Shockingly, Sen. Daines has introduced Senate Bills 4431 and 4432, which are designed to reinstate a failed environmental impact statement associated with Signal Peak and to allow the mine to bypass normal environmental laws and protections. Apparently, Sen. Daines believes that if a coal mining corporation can’t comply with the law, they should just be exempted from compliance entirely. Sen. Daines also introduced Senate Bill 4444, a cynical bill that would transfer huge swaths of public lands and mineral rights in the Bull Mountains into the ownership of a private family. In exchange, the family would relinquish the mineral rights (but not the surface rights) of lands in Big Horn County to the federal government to be held in trust for the Crow Tribe. The bill is entitled the “Crow Revenue Act,” but the version released as of the time of this writing did not include any actual revenue opportunities for the Crow Tribe. While Sen. Daines’ press release said the Tribe would receive revenue from the Signal Peak Mine, the bill text as introduced does no such thing.

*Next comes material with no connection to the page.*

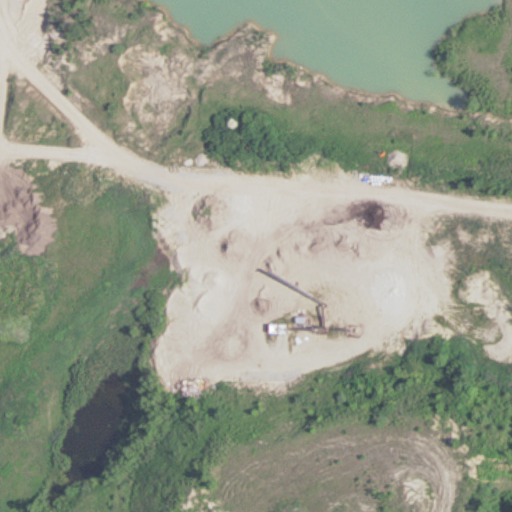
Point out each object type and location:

Instead of being a sycophant for the most corrupt company in Montana and perhaps the nation, Sen. Daines should instead focus on bringing economic opportunities to southeastern Montana through the clean energy transition. Clean energy is growing rapidly, and with the passage of the Inflation Reduction Act, there are enormous opportunities for “energy communities,” such as Yellowstone and Musselshell Counties, to benefit from clean energy development. Sen. Daines should also assure that the Crow Tribe receives the funding it needs to fully engage in the energy transition and develop clean energy resources on its own land.
This article was published in the July 2024 issue of Down To Earth.